┌──

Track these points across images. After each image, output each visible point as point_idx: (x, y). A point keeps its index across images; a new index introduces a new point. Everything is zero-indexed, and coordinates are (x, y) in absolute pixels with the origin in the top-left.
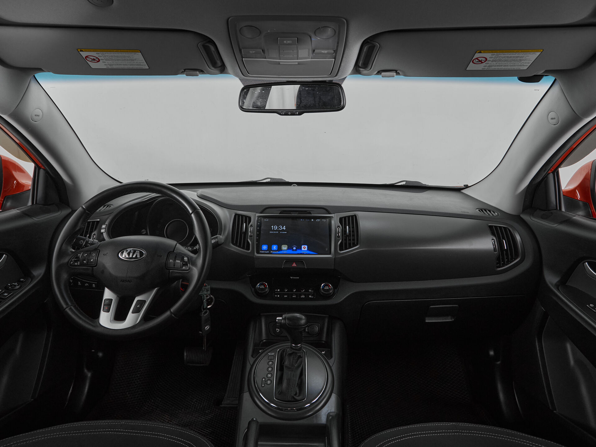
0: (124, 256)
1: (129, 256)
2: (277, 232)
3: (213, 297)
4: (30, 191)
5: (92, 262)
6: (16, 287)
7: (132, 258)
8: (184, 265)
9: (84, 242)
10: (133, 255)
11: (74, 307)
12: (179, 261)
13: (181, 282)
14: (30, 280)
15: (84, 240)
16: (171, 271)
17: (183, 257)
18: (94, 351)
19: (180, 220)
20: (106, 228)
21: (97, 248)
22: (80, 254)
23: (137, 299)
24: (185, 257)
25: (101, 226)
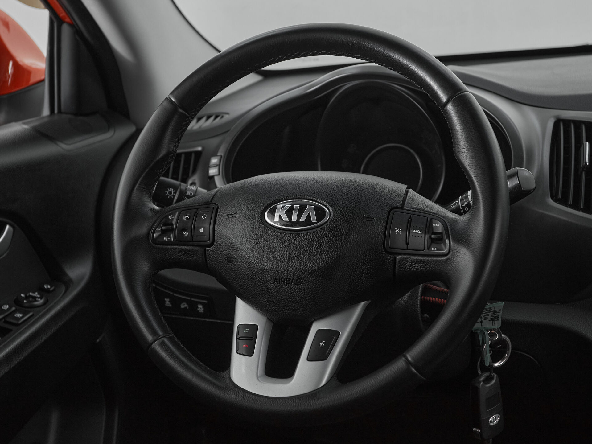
0: (277, 219)
1: (290, 217)
3: (507, 339)
4: (44, 84)
5: (202, 235)
6: (38, 301)
7: (298, 223)
8: (433, 241)
9: (175, 193)
10: (299, 217)
11: (171, 339)
12: (420, 232)
13: (422, 296)
14: (64, 289)
15: (176, 188)
16: (398, 257)
17: (431, 219)
19: (401, 147)
20: (220, 165)
21: (211, 201)
22: (173, 215)
23: (315, 328)
24: (433, 220)
25: (209, 161)
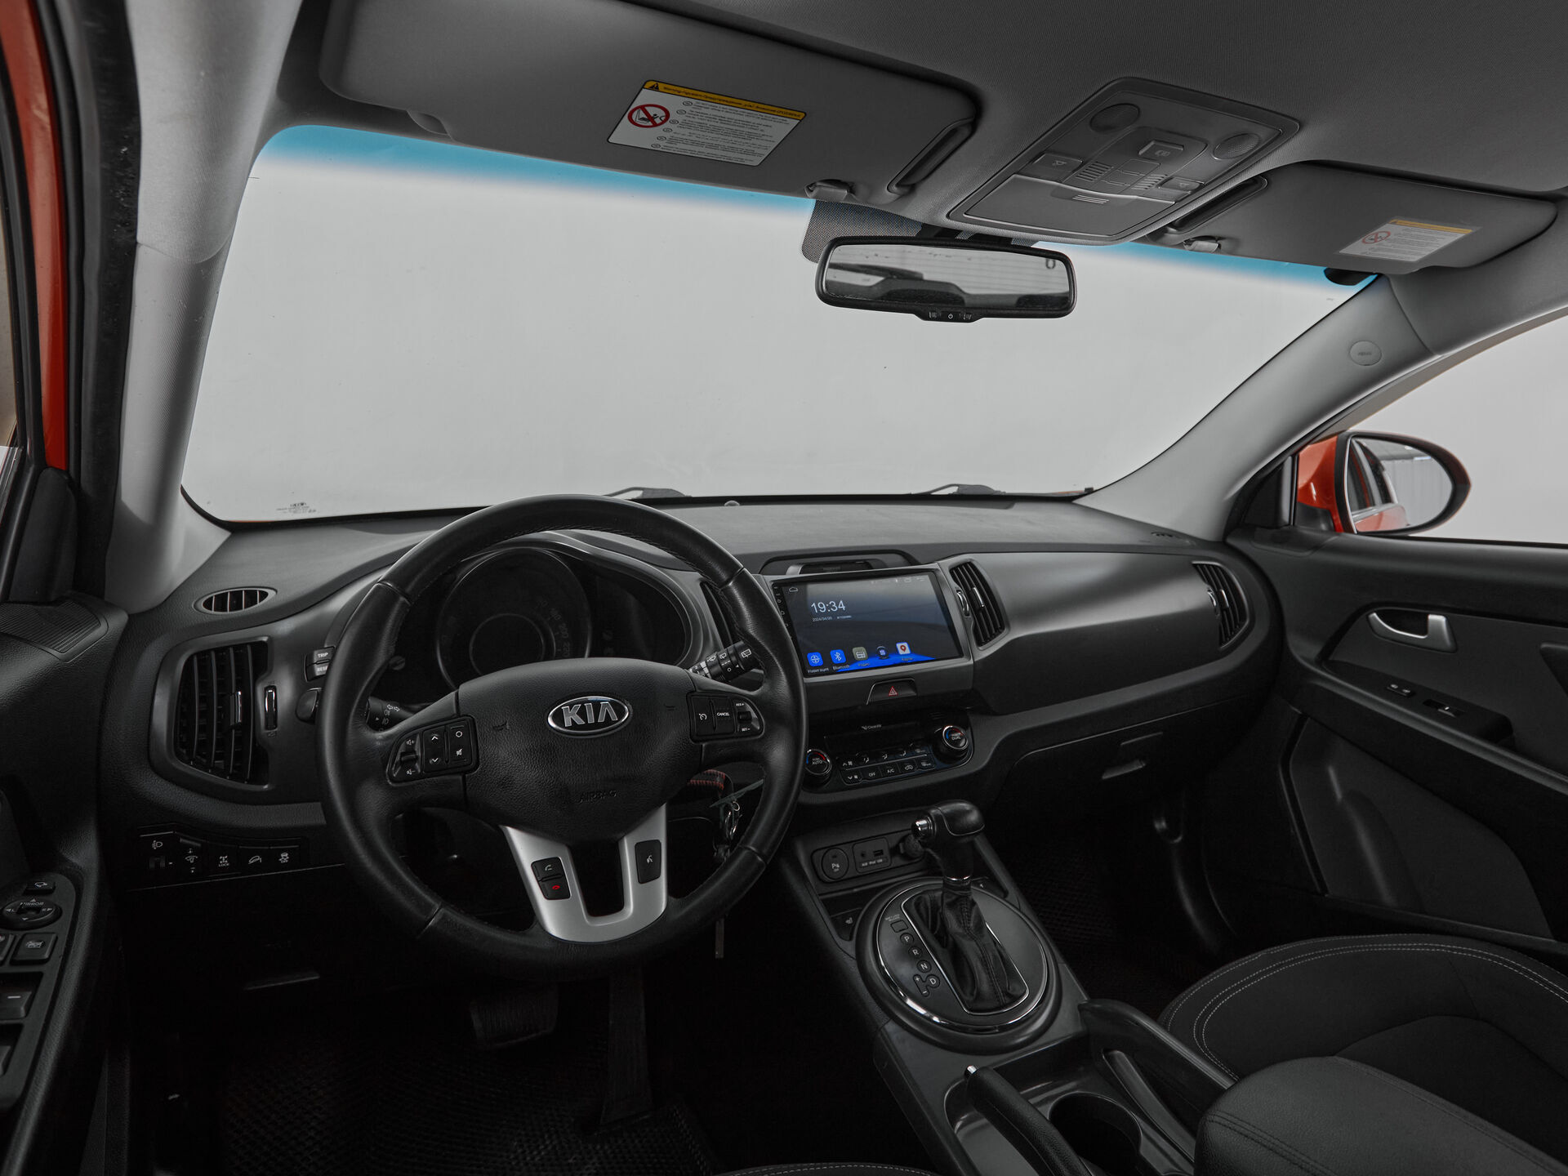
2: (830, 618)
5: (460, 758)
6: (46, 913)
7: (596, 725)
8: (742, 722)
12: (727, 714)
18: (176, 1096)
21: (459, 713)
22: (414, 738)
23: (629, 841)
24: (736, 701)
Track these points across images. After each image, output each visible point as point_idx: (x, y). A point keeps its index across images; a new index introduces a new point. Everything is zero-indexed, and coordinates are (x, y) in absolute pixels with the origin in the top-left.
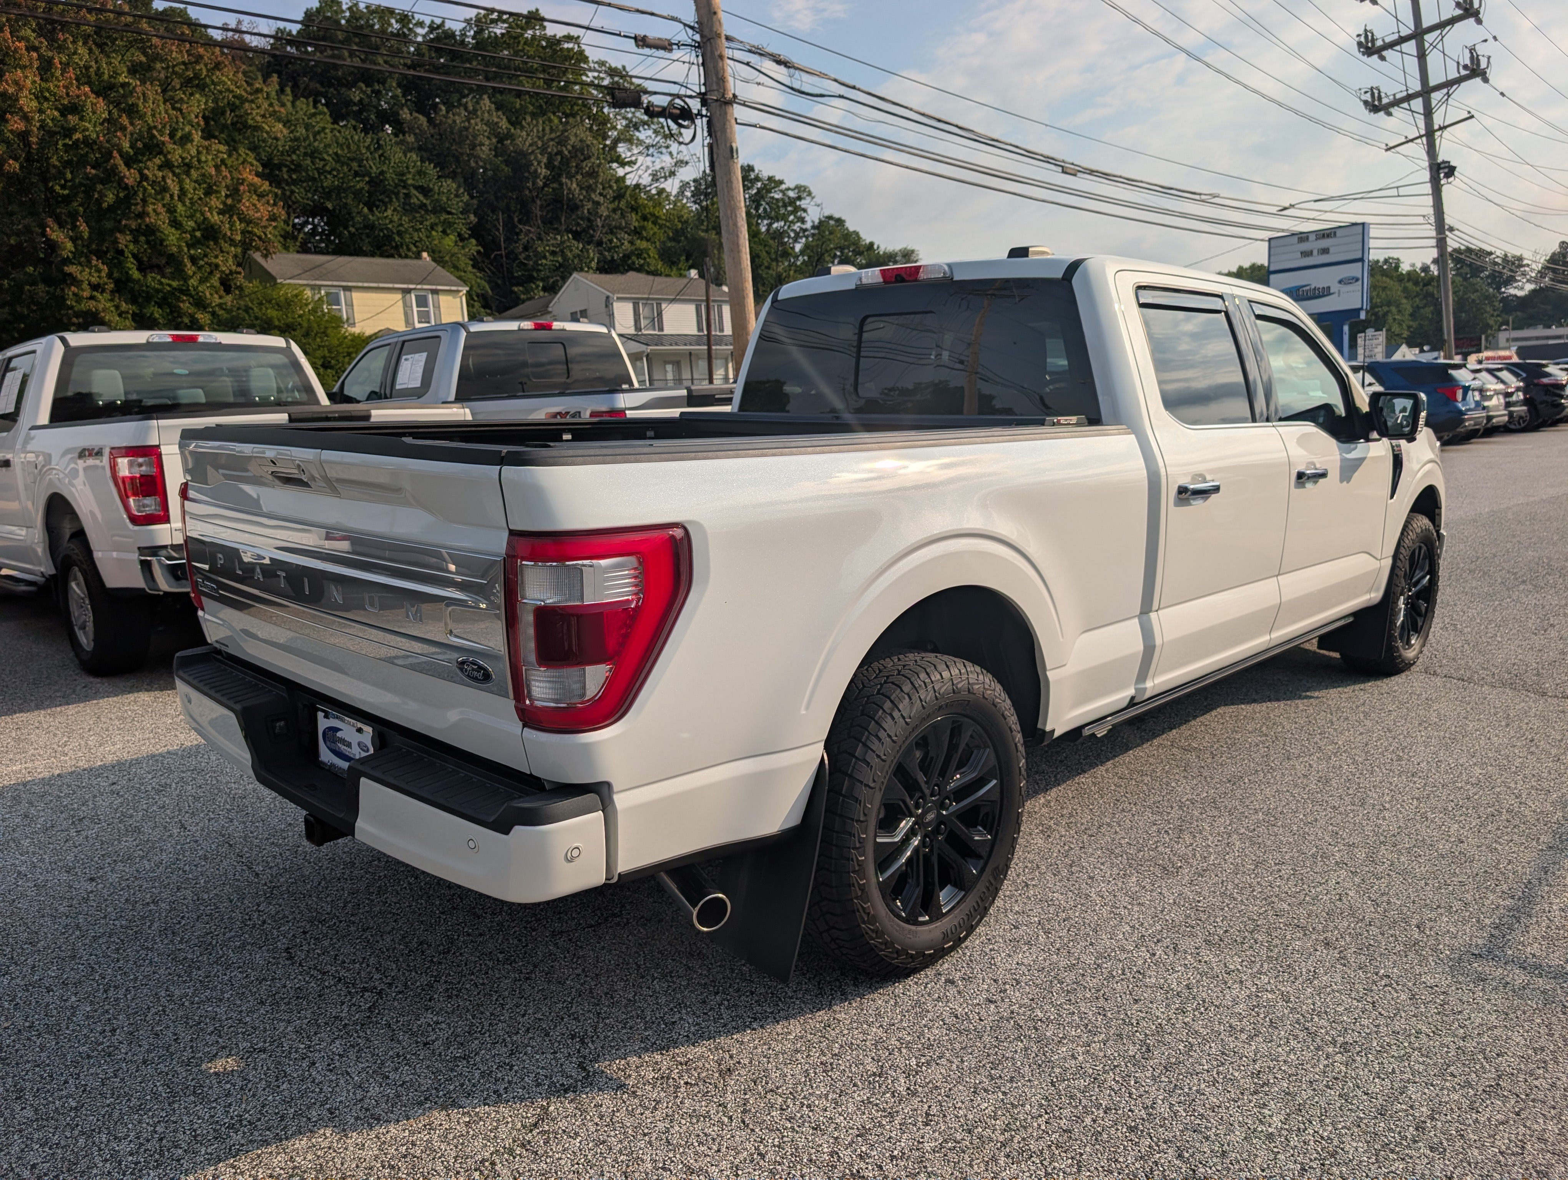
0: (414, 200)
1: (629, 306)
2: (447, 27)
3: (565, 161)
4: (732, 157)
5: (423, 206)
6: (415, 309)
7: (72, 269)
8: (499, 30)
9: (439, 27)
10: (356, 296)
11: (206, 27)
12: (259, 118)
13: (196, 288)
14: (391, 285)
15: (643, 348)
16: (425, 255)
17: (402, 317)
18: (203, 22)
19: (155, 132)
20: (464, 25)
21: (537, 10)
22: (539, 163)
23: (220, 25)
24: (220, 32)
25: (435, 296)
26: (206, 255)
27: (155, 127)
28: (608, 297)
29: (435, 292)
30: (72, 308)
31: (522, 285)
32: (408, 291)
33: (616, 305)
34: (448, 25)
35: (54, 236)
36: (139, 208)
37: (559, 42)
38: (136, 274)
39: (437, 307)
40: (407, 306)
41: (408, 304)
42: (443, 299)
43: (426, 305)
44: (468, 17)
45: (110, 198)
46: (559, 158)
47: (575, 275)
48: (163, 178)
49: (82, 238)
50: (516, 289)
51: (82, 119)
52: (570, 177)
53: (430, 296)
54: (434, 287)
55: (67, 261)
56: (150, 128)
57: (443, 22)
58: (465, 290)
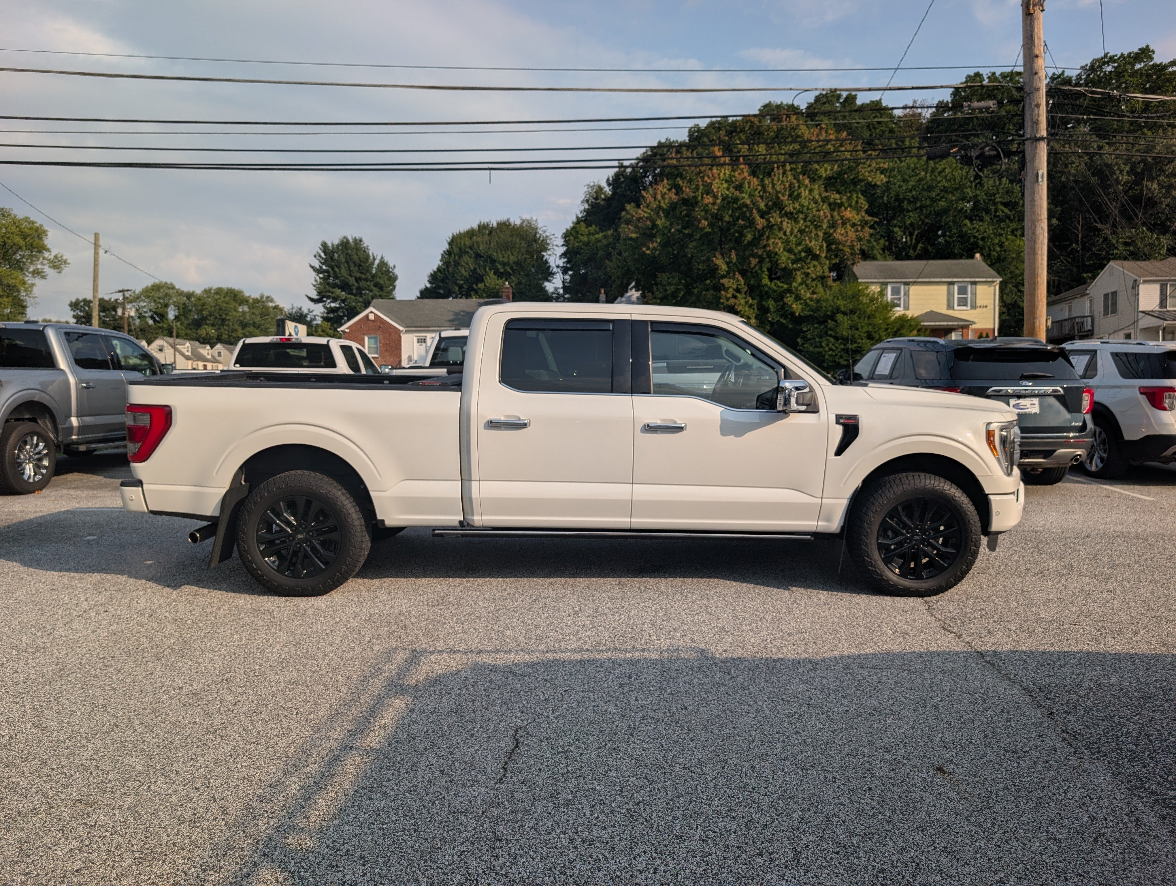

└──

◆ Activity: Could you copy exactly, and with no pictures, the lines above from the one containing "12: (259, 118)" through the last line, both included?

◆ Result for this task:
12: (259, 118)
13: (196, 288)
14: (391, 285)
15: (643, 348)
16: (425, 255)
17: (402, 317)
18: (203, 22)
19: (155, 132)
20: (464, 25)
21: (537, 10)
22: (539, 163)
23: (220, 25)
24: (220, 32)
25: (435, 296)
26: (206, 255)
27: (155, 127)
28: (608, 297)
29: (435, 292)
30: (72, 308)
31: (522, 285)
32: (408, 291)
33: (616, 305)
34: (448, 25)
35: (54, 236)
36: (139, 208)
37: (559, 42)
38: (136, 274)
39: (437, 307)
40: (407, 306)
41: (408, 304)
42: (443, 299)
43: (426, 305)
44: (468, 17)
45: (110, 198)
46: (559, 158)
47: (575, 275)
48: (163, 178)
49: (82, 238)
50: (516, 289)
51: (82, 119)
52: (570, 177)
53: (430, 296)
54: (434, 287)
55: (67, 261)
56: (150, 128)
57: (443, 22)
58: (465, 290)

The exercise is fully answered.